We all agree on the problem, which is that we need to build more homes and that the current systems are not working. Since 2010, home ownership has fallen to a 30-year low, rough sleeping has doubled and the number of new homes being built has still not recovered to pre-recession levels. We know that it is not just politicians who want to build more homes, because public opinion has shifted in recent years. The public now do not just support more homes; they support more homes in their local area and more council and affordable housing in their local area. We have the public’s support when it comes to building.

We know that the planning system is not working. Members have mentioned the lack of trust in the planning system, which is significant. I have it in my constituency. The number of homes that have not been built despite receiving planning permission soared last year, as has been said.

Sites for hundreds of thousands of new properties are being left undeveloped. In February this year the Local Government Association published an analysis that showed that more than 400,000 homes were granted permission in 2017 but were still waiting to be built. That is a huge number and a rise of 16% since 2016. More than a quarter of authorities with a local plan cannot demonstrate an adequate five-year land supply, and 61 local authorities lost an appeal in the year to April 2018 due to not having a five-year land supply. Under the new NPPF, the conditions on authorities will become tighter.

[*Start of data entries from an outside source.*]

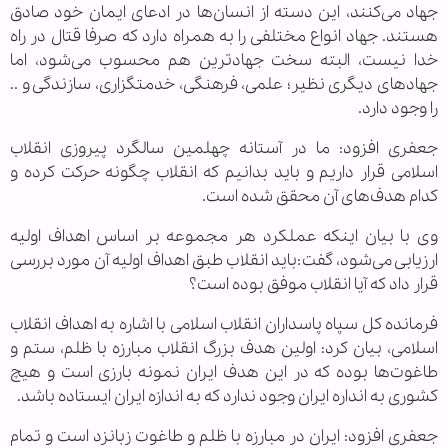
جهاد می‌کنند، این دسته از انسان‌ها در ادعای ایمان خود صادق
هستند. جهاد انواع مختلفی را به همراه دارد که صرفا قتال در راه
خدا نیست، البته سخت جهاد‌ترین هم محسوب می‌شود، اما
جهاد‌های دیگری نظیر؛ علمی، فرهنگی، خدمتگزاری، سازندگی و ..
را وجود دارد.
جعفری افزود: ما در آستانه چهلمین سالگرد پیروزی انقلاب
اسلامی قرار داریم و باید بدانیم که انقلاب چگونه حرکت کرده و
کدام هدف‌های آن محقق شده است.
وی با بیان اینکه عملکرد هر مجموعه بر اساس اهداف اولیه
ارزیابی می‌شود، گفت:باید انقلاب طبق اهداف اولیه آن مورد بررسی
قرار داد که آیا انقلاب موفق بوده است؟
فرمانده کل سپاه پاسداران انقلاب اسلامی با اشاره به اهداف انقلاب
اسلامی، بیان کرد: اولین هدف بزرگ انقلاب مبارزه با ظلم، ستم و
طاغوت‌ها بوده که در این هدف ایران نمونه بارزی است و هیچ
کشوری به انداره ایران وجود ندارد که به اندازه ایران ایستاده باشد.
جعفری افزود: ایران در مبارزه با ظلم و طاغوت زبانزد است و تمام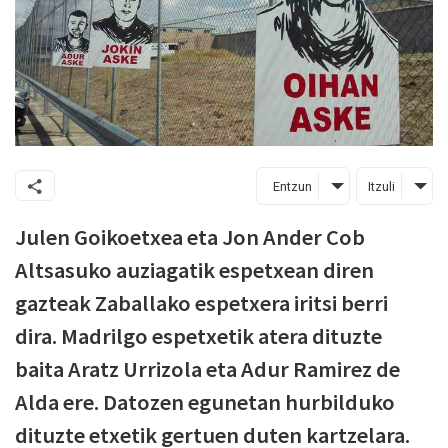
Entzun
Itzuli
Julen Goikoetxea eta Jon Ander Cob
Altsasuko auziagatik espetxean diren
gazteak Zaballako espetxera iritsi berri
dira. Madrilgo espetxetik atera dituzte
baita Aratz Urrizola eta Adur Ramirez de
Alda ere. Datozen egunetan hurbilduko
dituzte etxetik gertuen duten kartzelara.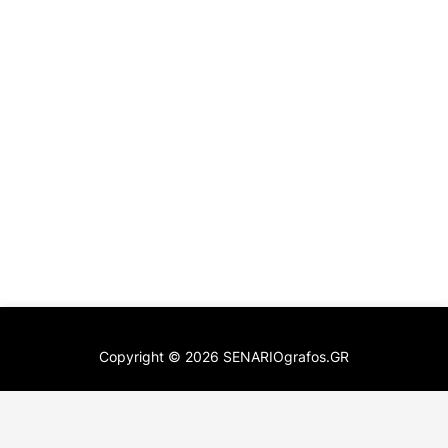
Copyright ©
2026
SENARIOgrafos.GR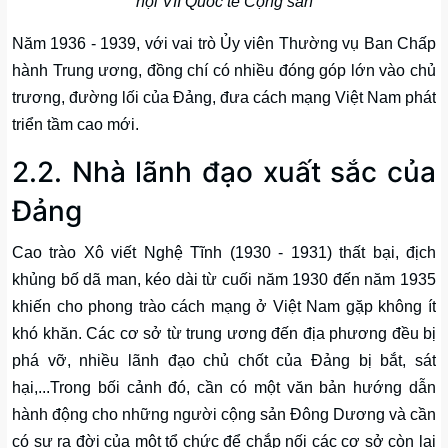
hội VII Quốc tế Cộng sản
Năm 1936 - 1939, với vai trò Ủy viên Thường vụ Ban Chấp
hành Trung ương, đồng chí có nhiều đóng góp lớn vào chủ
trương, đường lối của Đảng, đưa cách mạng Việt Nam phát
triển tầm cao mới.
2.2. Nhà lãnh đạo xuất sắc của
Đảng
Cao trào Xô viết Nghệ Tĩnh (1930 - 1931) thất bại, địch
khủng bố dã man, kéo dài từ cuối năm 1930 đến năm 1935
khiến cho phong trào cách mạng ở Việt Nam gặp không ít
khó khăn. Các cơ sở từ trung ương đến địa phương đều bị
phá vỡ, nhiều lãnh đạo chủ chốt của Đảng bị bắt, sát
hại,...Trong bối cảnh đó, cần có một văn bản hướng dẫn
hành động cho những người cộng sản Đông Dương và cần
có sự ra đời của một tổ chức để chắp nối các cơ sở còn lại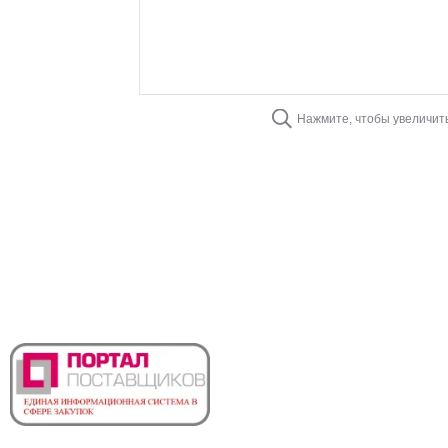
Нажмите, чтобы увеличит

The five-year land supply requirement will be combined with the need for a local plan and a new housing delivery test.

In a recent analysis, Savills projected that 110 local authorities will fail on two or more of those required measures by 2019. Those local authorities account for 37% of national housing need and risk losing control of where and what housing development will take place in their areas. The hon. Gentleman raises a problem that we all accept, and the evidence bears out his argument. When vague national policy takes precedence over local priorities with this presumption in favour of sustainable development, it entrenches a bias in favour of speculative developers. That does not just cause an issue for communities that are sidelined in the planning process; it threatens to sideline any significant affordable housing in those areas, too. We see more slow build-out from developers and an inability for councils to influence that—councils have no levers to pull.

We agree on the problems, but we perhaps disagree on some of the solutions. We want more homes to be built—particularly affordable homes—but measuring councils on build-out rates rather than permissions will not necessarily help. As hon. Members said, if developers are gaming the system, do we not have to change the system? Should we not instead focus on giving councils the mechanisms to ensure that homes are built once planning permission is given, and to guarantee that affordable homes are part of that equation, which is a particular issue for the Opposition? That is one of the big problems with the proposed NPPF.

It is vital that, once local need for affordable housing has been properly assessed, mechanisms are in place to ensure that it is delivered. We would introduce a “use it or lose it” policy for permissioned but unbuilt sites and a new duty to deliver affordable homes, linked to a better measure of local need for affordable housing. We would establish an English sovereign land trust to work with local authorities to enable more proactive buying of land at a price closer to existing use value. As part of that, we would consider changing the rules governing the compensation paid to landowners.

We would introduce a presumption that there is no development without affordable housing, and a Labour Government would lift council housing borrowing caps to their prudential limits to kick-start the highest level of council house building in 30 years. Finally, we would remove the viability loophole that allows developers to dodge affordable housing obligations, and we would consider a range of wider reforms to overhaul the system.

I could say so much about quality, infrastructure, design and need, but we do not have time, so I conclude by saying that it is clear that we in this place and the wider population agree that we need more homes. I urge the Government, after eight years at the helm, to consider creating the climate and the local levers for that to happen.